Regal's 1920s and 1930s two-point models (here's a fancy version with the Washburn brand) seem to have been a downmarket approach to offering an alternative to the two-point body style of Vega cylinder-back instruments. This one dates from the late 1920s or early 1930s and is simple in materials (spruce over birch back and sides) but has decent binding and purflings.
I worked on this for its owner and, as I recall, he's the one responsible for both rebracing the top to a much heavier pattern and an attempt at shoring-up a bad neck joint with a dowel install at the bottom of the heel. The latter, unfortunately, is a good idea that rarely works. My work included resetting the neck, replacement binding at the treble side of the fretboard, a fret level/dress, new nut, and new compensated rosewood bridge. I also lubed the tuners while I was at it.
After work it plays on-the-dot and uses 34w-10 regular mandolin "lights" -- which provide it with a good, midsy, direct sound that has a bunch of sustain. If the bracing had been left at original specs I would've used lighter strings, but the bulky bracing affords the use of standard sets and also means this mandolin "feels" as well as "sounds" more modern, too.
Fortunately, the only cracks on the instrument are on the back and are tight hairlines.
This same headstock shape was also used by Harmony at the same time, but the Regals usually have their recessed tuners screwed-into the headstock when they were made (rather than left loose in the housing) and they also usually have the small, micro-size buttons on them.
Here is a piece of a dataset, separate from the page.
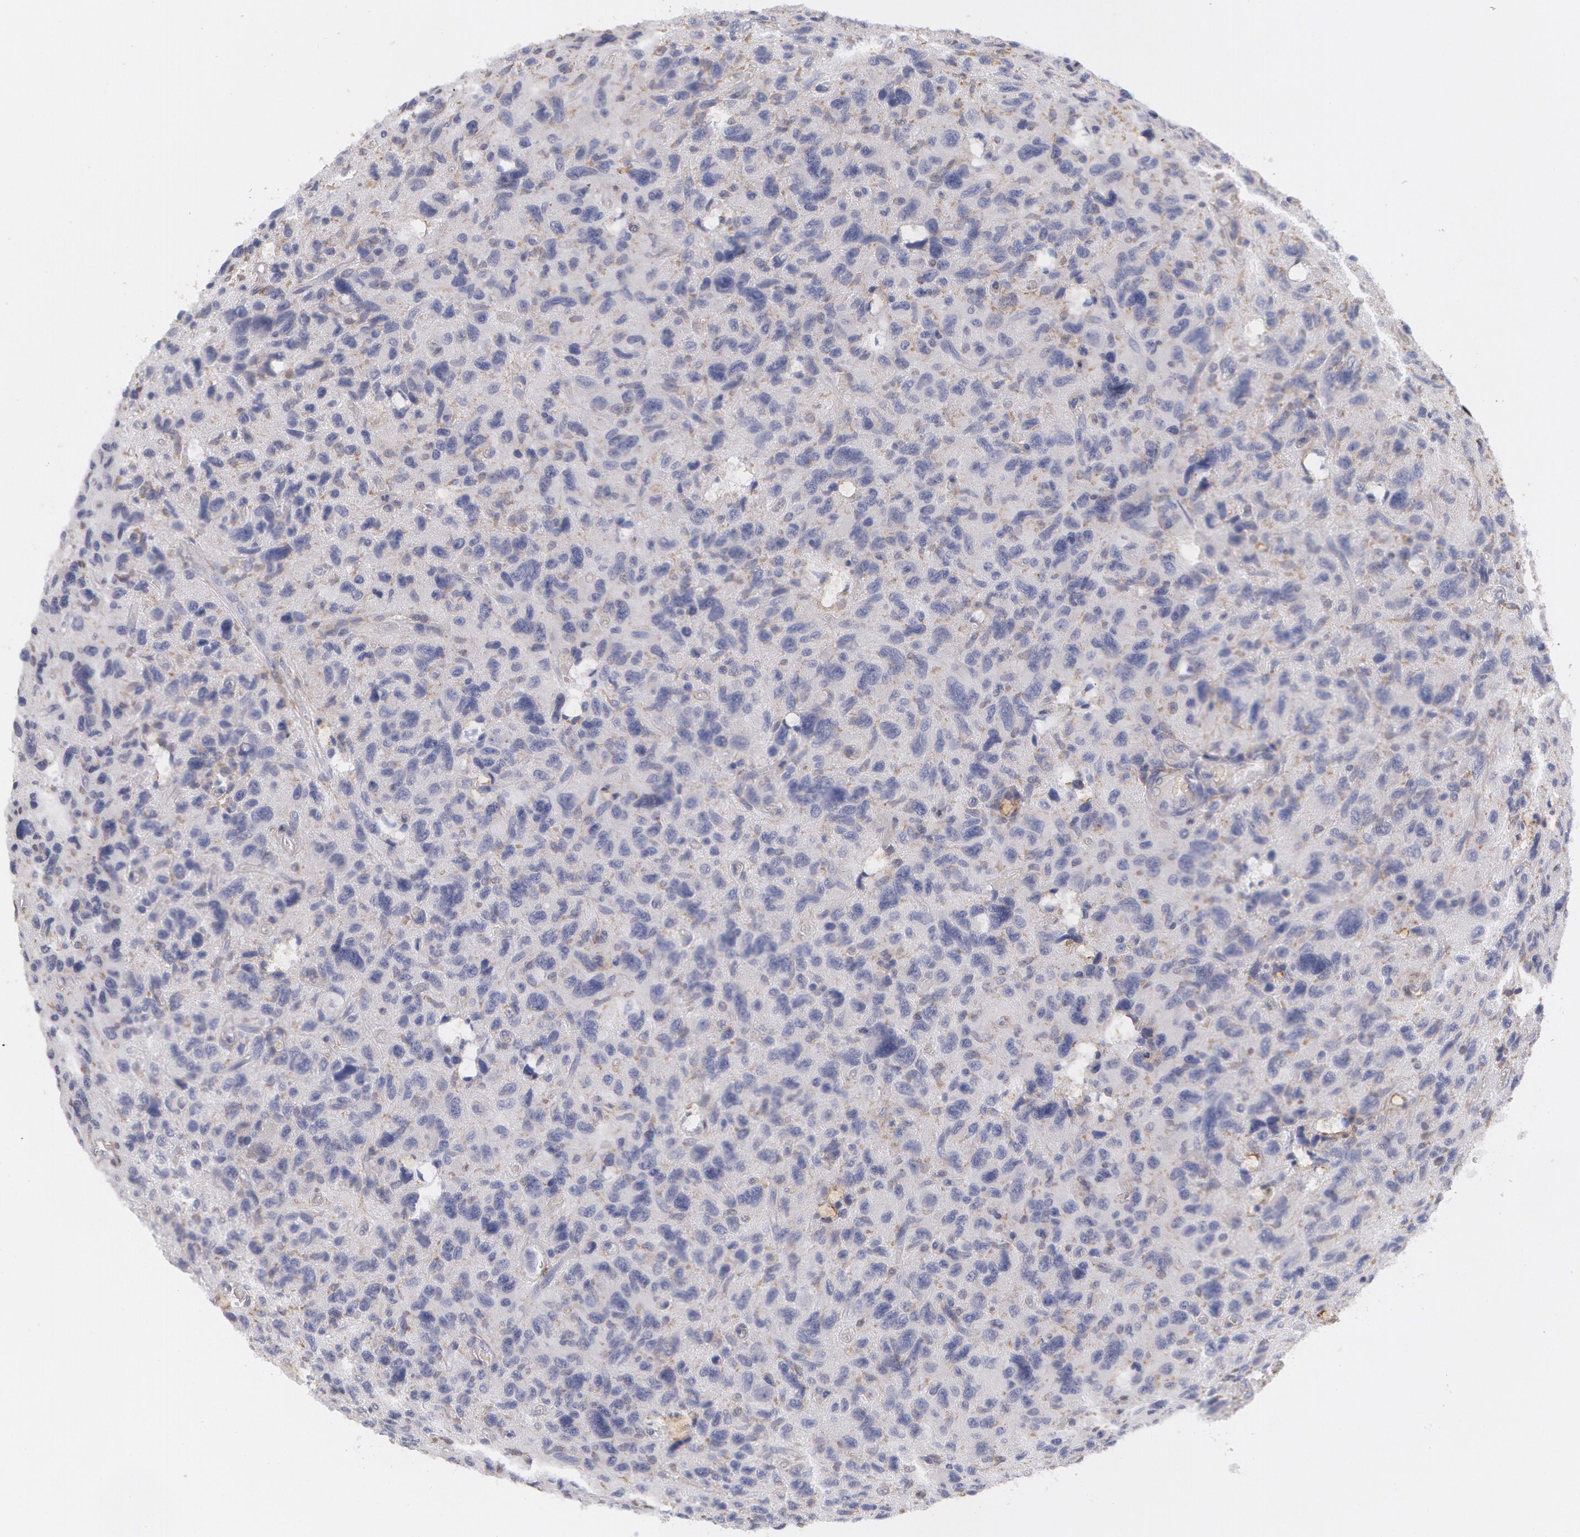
{"staining": {"intensity": "negative", "quantity": "none", "location": "none"}, "tissue": "glioma", "cell_type": "Tumor cells", "image_type": "cancer", "snomed": [{"axis": "morphology", "description": "Glioma, malignant, High grade"}, {"axis": "topography", "description": "Brain"}], "caption": "Immunohistochemical staining of glioma reveals no significant positivity in tumor cells. (Immunohistochemistry (ihc), brightfield microscopy, high magnification).", "gene": "SYK", "patient": {"sex": "female", "age": 60}}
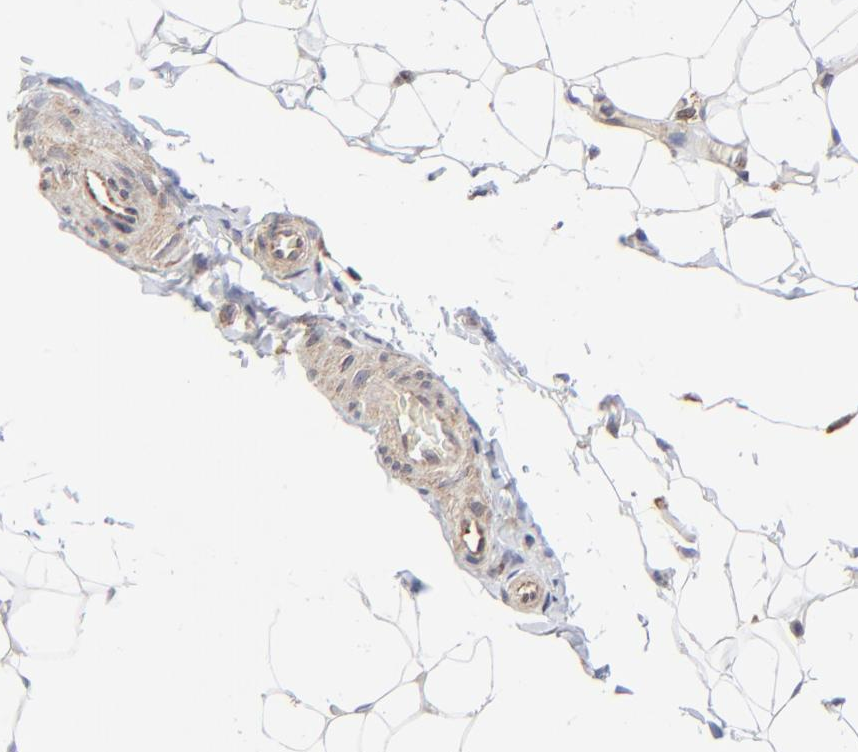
{"staining": {"intensity": "moderate", "quantity": "<25%", "location": "cytoplasmic/membranous"}, "tissue": "adipose tissue", "cell_type": "Adipocytes", "image_type": "normal", "snomed": [{"axis": "morphology", "description": "Normal tissue, NOS"}, {"axis": "topography", "description": "Soft tissue"}], "caption": "Immunohistochemistry (IHC) photomicrograph of normal human adipose tissue stained for a protein (brown), which displays low levels of moderate cytoplasmic/membranous expression in about <25% of adipocytes.", "gene": "ELP2", "patient": {"sex": "male", "age": 26}}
The nut is new and bone.
As usual, the neck is stained maple or pearwood as opposed to "real" rosewood or ebony.
The scale length is a normal-for-the-time 13" and so feels slinkier than your average modern instrument.
Furniture-trade purfling is used on a lot of Regals from the time as a way to dress them up.
My rosewood bridge is roughly the size of the one that came off of it but has the normal "swooped" wings and is compensated.
The Bell Brand tailpiece allows for loop or ball-end strings.
It looks like the back was reglued a bit "off" during old work and was then sanded flush with the sides.
As a side-note -- when I reset necks on these I always install a "bolt" screw to keep them secure. These Regals have doweled neck joints that always come loose and move-about otherwise.